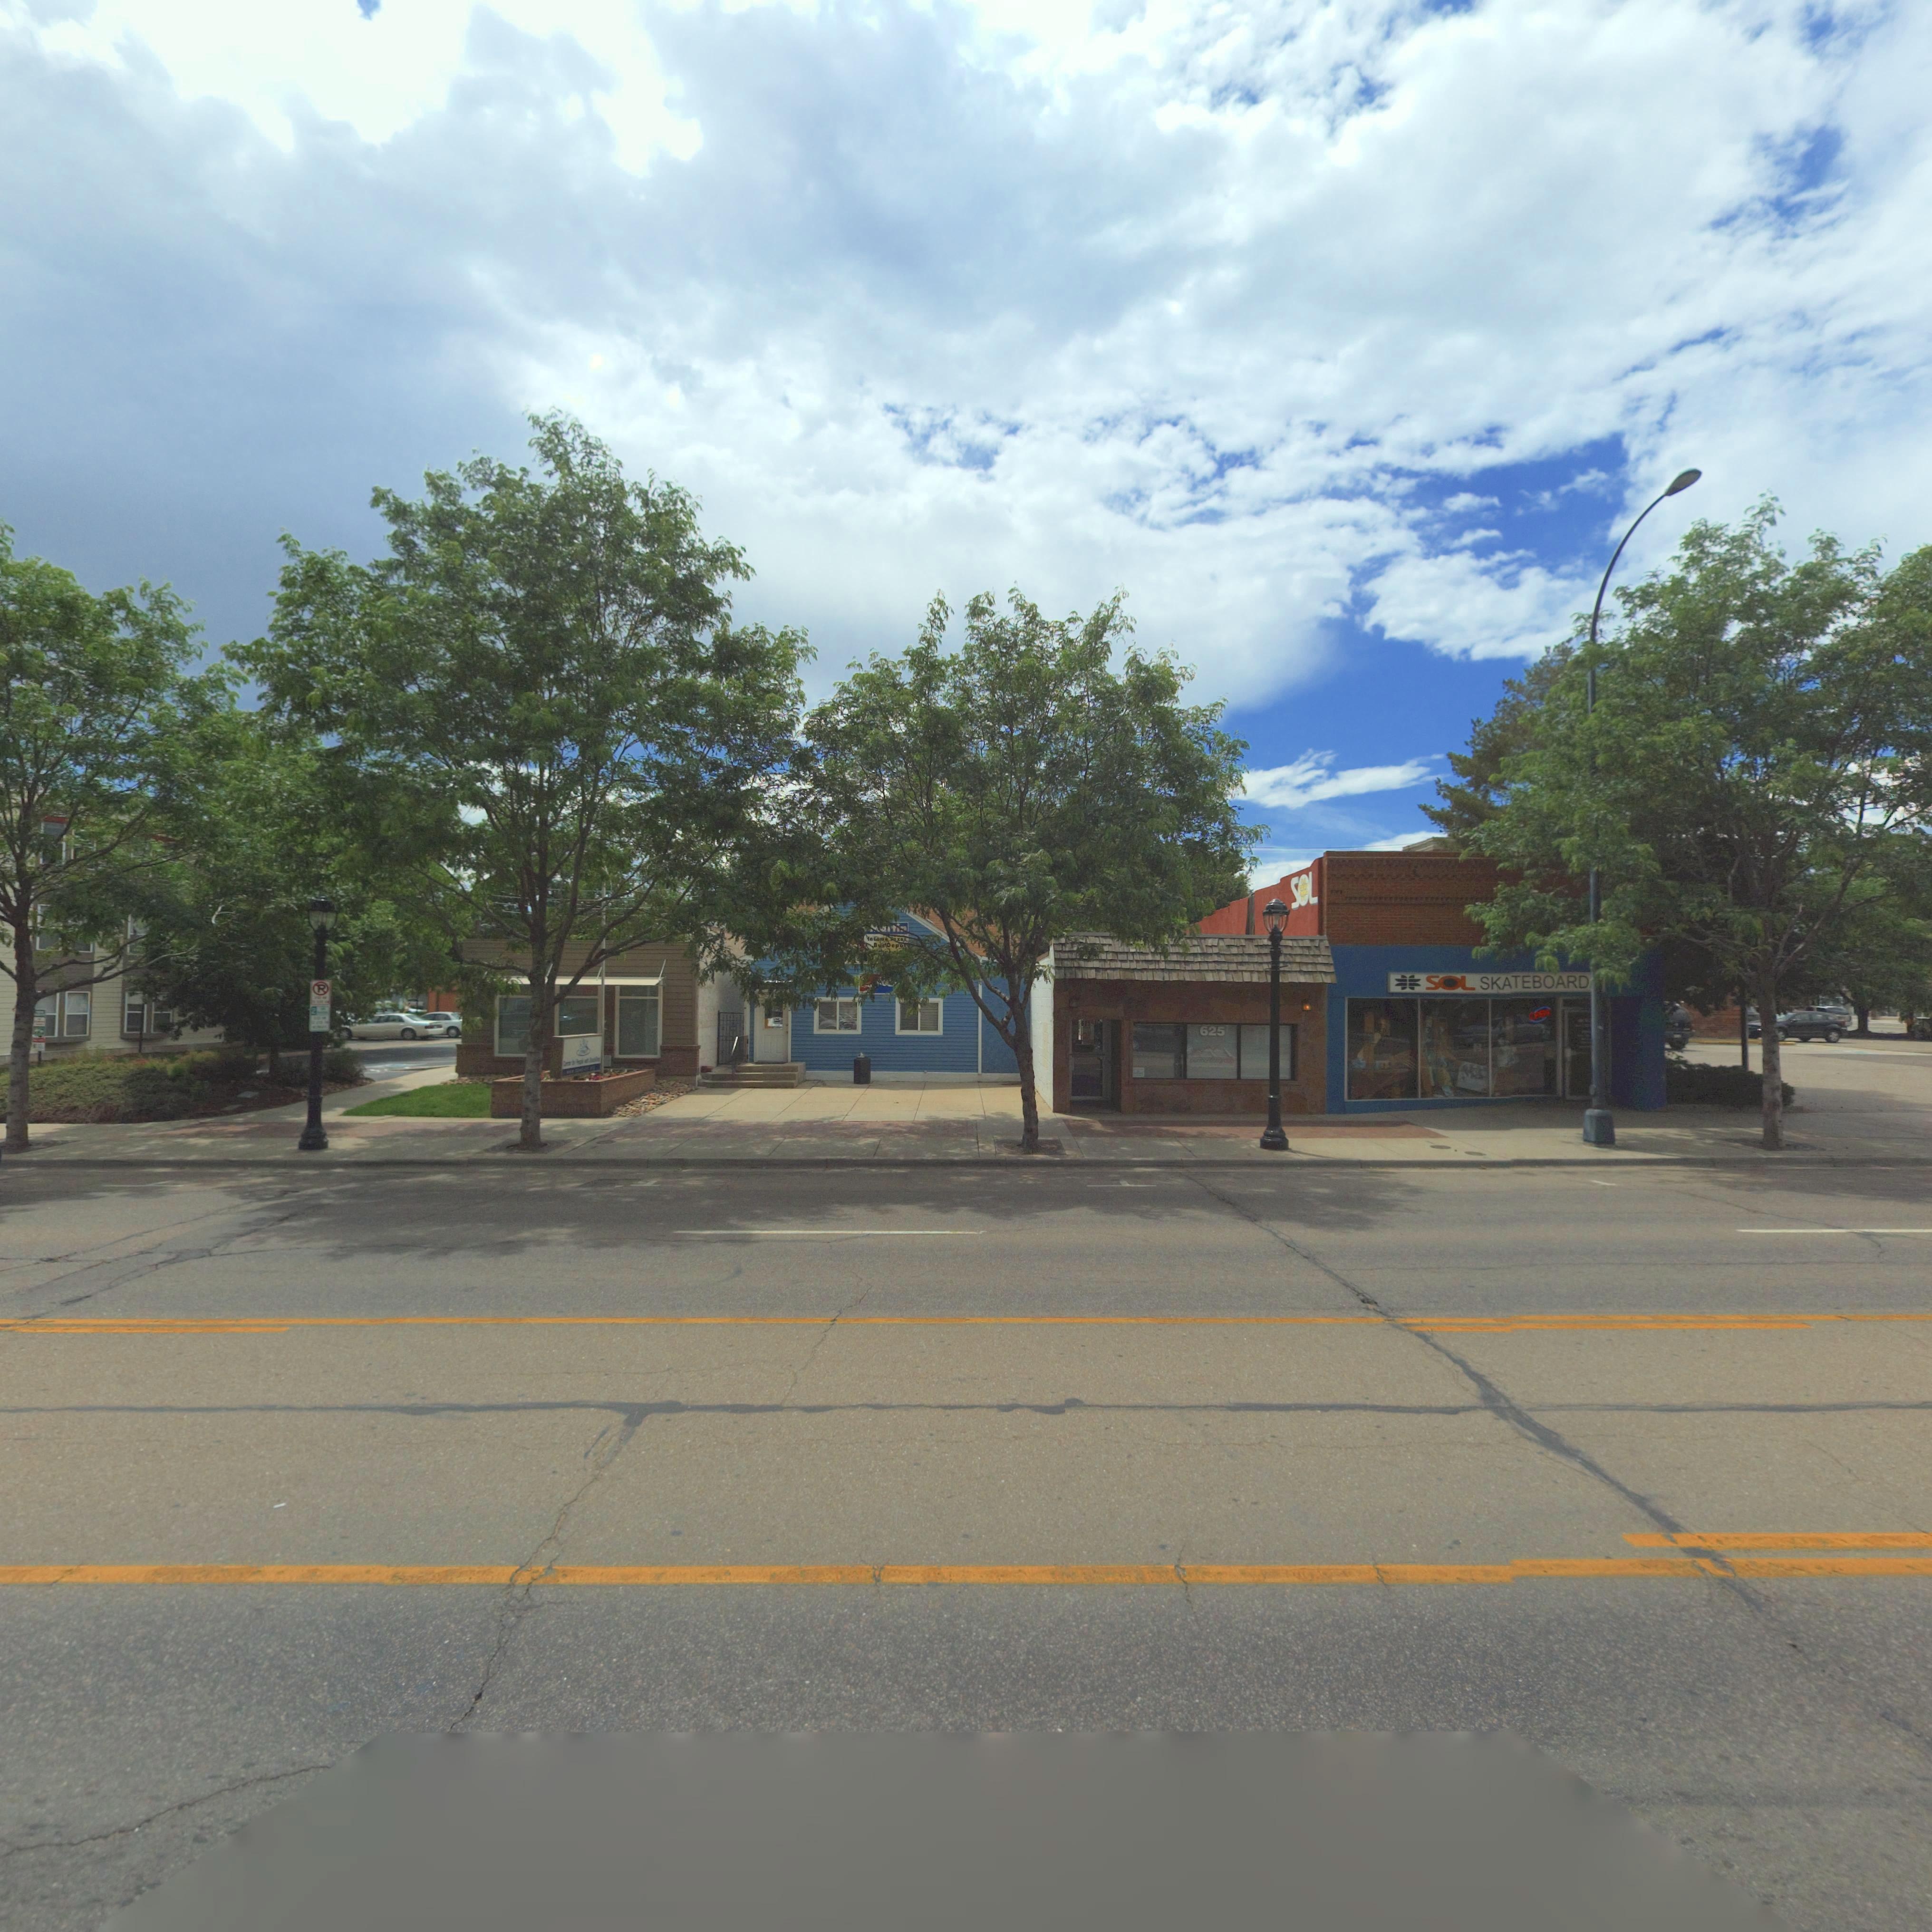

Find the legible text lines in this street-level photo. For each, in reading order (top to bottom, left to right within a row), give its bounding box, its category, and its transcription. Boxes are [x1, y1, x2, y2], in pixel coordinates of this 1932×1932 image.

[1290, 870, 1318, 909] BusinessName: SOL
[869, 923, 908, 932] BusinessName: ***ti*
[1424, 974, 1590, 991] BusinessName: SOL SKATEBOARD
[788, 1006, 791, 1011] StreetNumber: 3
[1081, 1020, 1091, 1026] StreetNumber: 625
[1199, 1025, 1226, 1037] StreetNumber: 625
[563, 1056, 600, 1067] BusinessName: C***** for P*o*** w*** ***********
━━━━━━━━
Recast the material from its start through the line containing "[869, 923, 908, 932] BusinessName: ***ti*", inclusive, as a Markdown table with the columns Row and Line. Skip blank lines and leave out the pictures.

EXERCISE OUTPUT ▸
| Row | Line |
|---|---|
| 1 | Find the legible text lines in this street-level photo. For each, in reading order (top to bottom, left to right within a row), give its bounding box, its category, and its transcription. Boxes are [x1, y1, x2, y2], in pixel coordinates of this 1932×1932 image. |
| 2 | [1290, 870, 1318, 909] BusinessName: SOL |
| 3 | [869, 923, 908, 932] BusinessName: ***ti* |